Science

Travellers warned after rare virus surfaces in Canada, U.S.

A handful of people in Canada and the United States have caught a rare but painful mosquito-borne virus while visiting southern India or some Indian Ocean islands near Africa, the top U.S. public health agency says.

A handful of people in Canada and the United States have caught a rare but painful mosquito-borne virus while visiting southern India or some Indian Ocean islands near Africa, the top U.S. public health agency says.

The Centers for Disease Control and Prevention delivered the low-key warning on Thursday, saying there has only been a tiny outbreak of chikungunya fever in North America. However, the agency warned that the virushas infected nearly 750,000 people in countriesin and around the Indian Ocean in the past three years.

Chikungunya is similar to dengue fever and causes such severe joint pain that many people adopt contorted postures, but they usually rebound within a week and the disease is almost never fatal, the CDC said.

The agency said 12 cases of chikungunya fever were diagnosed in travellers returning to the United States from abroad between 2004 and 2006 and "additional imported but unrecognized cases likely occurred."

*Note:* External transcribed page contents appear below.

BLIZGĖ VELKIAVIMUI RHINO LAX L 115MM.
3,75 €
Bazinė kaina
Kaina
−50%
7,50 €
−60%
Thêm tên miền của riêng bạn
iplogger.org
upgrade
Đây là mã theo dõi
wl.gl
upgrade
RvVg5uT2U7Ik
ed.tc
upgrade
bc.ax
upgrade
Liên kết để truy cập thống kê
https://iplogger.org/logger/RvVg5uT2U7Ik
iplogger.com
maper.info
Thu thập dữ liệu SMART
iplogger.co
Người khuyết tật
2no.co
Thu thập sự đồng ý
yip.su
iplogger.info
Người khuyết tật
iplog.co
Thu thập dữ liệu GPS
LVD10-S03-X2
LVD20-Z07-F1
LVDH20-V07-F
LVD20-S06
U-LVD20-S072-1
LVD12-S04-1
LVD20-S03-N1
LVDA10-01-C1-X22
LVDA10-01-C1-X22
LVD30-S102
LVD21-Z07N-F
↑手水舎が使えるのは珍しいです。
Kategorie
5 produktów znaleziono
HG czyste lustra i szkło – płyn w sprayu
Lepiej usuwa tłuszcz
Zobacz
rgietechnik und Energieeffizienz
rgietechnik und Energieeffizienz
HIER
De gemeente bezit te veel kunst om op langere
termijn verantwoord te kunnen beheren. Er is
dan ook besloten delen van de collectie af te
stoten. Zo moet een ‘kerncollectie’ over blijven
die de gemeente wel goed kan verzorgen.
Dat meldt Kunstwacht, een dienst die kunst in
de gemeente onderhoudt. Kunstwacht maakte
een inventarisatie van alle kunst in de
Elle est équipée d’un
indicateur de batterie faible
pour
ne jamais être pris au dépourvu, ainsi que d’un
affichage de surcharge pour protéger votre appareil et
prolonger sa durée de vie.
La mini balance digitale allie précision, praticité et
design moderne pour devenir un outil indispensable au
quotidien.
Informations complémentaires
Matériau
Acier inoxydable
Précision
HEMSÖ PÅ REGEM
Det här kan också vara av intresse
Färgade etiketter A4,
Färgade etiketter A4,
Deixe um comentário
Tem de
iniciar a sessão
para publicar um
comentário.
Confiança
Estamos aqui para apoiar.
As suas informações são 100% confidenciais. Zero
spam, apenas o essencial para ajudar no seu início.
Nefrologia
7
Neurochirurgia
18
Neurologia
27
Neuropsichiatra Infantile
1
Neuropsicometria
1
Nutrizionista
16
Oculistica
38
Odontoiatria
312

In the 13 years before 2004, there were nine confirmed or probable cases in the United States, the agency said.

In May, Canada reported four confirmed cases among Canadians who had been to the Indian Ocean area, and there have been 340 European cases so far in 2006.

The CDC said that recent outbreaks have taken place in:

  • Three states in India (Karnataka, Maharastra, and Andra Pradesh), since April 2006.
  • The islands of Mayotte, Mauritius, Réunion (a French territory off the coast of Madagascar) and the Seychelles, in the Indian Ocean off the east coast of Africa near Madagascar, since March 2005.

Chikungunya fever "is characterized by sudden onset of fever, headache, malaise, arthralgias (pain in the joints) or arthritis, myalgias (muscle pain), and low back pain," the CDC said. About half the cases have a skin rash and the pain in the joints can be severe.

While the fever usually lasts less than a week and "full recovery is the usual outcome," some patients have symptoms that can go on for years, the CDC said.

There are no specific drugs or vaccines to treat chikungunya fever.

The CDC advised doctors to be aware of possible infections "in travellers returning from CHIK-fever-endemic or outbreak areas" because there is some risk that the disease could take root in the United States especially in tropical or subtropical areas.

Because the fever is carried by mosquitoes, CDC recommends travellers to affected areas to stay behind screens, wear long-sleeved shirts and pants, and use repellents. If travellers develop the fever, the agency suggests that they stay under a mosquito net or indoors to limit mosquito bites and to avoid spreading the virus to local bugs.